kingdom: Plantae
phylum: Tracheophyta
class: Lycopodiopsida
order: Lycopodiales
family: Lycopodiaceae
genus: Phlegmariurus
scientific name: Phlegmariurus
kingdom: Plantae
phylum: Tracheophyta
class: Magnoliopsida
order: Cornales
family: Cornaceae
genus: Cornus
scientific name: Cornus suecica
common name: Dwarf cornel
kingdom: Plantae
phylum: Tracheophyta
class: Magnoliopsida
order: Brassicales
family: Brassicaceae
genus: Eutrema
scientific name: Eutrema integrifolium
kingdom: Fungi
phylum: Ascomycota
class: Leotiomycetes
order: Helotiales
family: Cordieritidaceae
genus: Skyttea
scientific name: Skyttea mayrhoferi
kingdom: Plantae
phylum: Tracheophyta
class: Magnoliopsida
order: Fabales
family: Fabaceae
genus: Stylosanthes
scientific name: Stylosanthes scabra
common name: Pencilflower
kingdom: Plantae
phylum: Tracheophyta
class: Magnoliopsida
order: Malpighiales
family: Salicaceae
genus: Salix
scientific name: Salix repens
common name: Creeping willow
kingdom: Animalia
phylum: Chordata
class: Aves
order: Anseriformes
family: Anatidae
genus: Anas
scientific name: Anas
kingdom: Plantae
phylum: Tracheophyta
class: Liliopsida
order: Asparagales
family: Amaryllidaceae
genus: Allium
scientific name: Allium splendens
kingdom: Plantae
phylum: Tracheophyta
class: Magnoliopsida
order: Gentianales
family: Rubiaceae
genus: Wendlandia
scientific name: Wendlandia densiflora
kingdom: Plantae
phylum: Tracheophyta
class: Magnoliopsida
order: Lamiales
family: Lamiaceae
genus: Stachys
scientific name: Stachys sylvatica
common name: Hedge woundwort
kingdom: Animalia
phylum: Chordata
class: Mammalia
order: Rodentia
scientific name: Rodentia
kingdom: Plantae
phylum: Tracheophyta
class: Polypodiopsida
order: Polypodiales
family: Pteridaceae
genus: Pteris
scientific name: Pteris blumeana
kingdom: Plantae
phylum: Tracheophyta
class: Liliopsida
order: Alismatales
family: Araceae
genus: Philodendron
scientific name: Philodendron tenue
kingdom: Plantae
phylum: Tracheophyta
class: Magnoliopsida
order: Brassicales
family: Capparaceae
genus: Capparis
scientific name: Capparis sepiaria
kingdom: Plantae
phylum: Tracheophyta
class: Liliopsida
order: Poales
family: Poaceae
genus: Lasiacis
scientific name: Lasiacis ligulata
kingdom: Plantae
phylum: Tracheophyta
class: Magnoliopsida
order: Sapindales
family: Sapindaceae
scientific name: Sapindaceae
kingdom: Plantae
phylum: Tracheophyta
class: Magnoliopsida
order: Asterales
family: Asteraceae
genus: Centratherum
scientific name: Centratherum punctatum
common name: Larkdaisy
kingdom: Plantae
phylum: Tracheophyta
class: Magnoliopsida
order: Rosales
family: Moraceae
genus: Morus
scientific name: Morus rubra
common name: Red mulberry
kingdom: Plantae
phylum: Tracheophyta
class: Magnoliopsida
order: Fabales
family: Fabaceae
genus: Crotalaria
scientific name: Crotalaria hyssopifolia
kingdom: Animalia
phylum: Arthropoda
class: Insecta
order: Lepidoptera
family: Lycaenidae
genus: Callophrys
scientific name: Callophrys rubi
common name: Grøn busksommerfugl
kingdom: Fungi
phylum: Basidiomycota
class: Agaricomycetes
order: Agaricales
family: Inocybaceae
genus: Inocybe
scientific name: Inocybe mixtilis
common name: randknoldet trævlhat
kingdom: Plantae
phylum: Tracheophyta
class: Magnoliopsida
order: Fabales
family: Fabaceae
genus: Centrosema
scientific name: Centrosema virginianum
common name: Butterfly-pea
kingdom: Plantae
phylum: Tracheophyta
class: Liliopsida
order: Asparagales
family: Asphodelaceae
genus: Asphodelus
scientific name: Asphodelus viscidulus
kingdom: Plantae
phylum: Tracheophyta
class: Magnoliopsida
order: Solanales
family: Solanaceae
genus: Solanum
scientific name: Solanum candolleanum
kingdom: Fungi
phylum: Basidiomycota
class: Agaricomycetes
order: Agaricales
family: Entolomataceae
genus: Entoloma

- **Problem description**: Could you reproduce word for word the lines above, from the very first one through the line containing "family: Anatidae", with both of those lines included?

- **Complete answer**:
kingdom: Plantae
phylum: Tracheophyta
class: Lycopodiopsida
order: Lycopodiales
family: Lycopodiaceae
genus: Phlegmariurus
scientific name: Phlegmariurus
kingdom: Plantae
phylum: Tracheophyta
class: Magnoliopsida
order: Cornales
family: Cornaceae
genus: Cornus
scientific name: Cornus suecica
common name: Dwarf cornel
kingdom: Plantae
phylum: Tracheophyta
class: Magnoliopsida
order: Brassicales
family: Brassicaceae
genus: Eutrema
scientific name: Eutrema integrifolium
kingdom: Fungi
phylum: Ascomycota
class: Leotiomycetes
order: Helotiales
family: Cordieritidaceae
genus: Skyttea
scientific name: Skyttea mayrhoferi
kingdom: Plantae
phylum: Tracheophyta
class: Magnoliopsida
order: Fabales
family: Fabaceae
genus: Stylosanthes
scientific name: Stylosanthes scabra
common name: Pencilflower
kingdom: Plantae
phylum: Tracheophyta
class: Magnoliopsida
order: Malpighiales
family: Salicaceae
genus: Salix
scientific name: Salix repens
common name: Creeping willow
kingdom: Animalia
phylum: Chordata
class: Aves
order: Anseriformes
family: Anatidae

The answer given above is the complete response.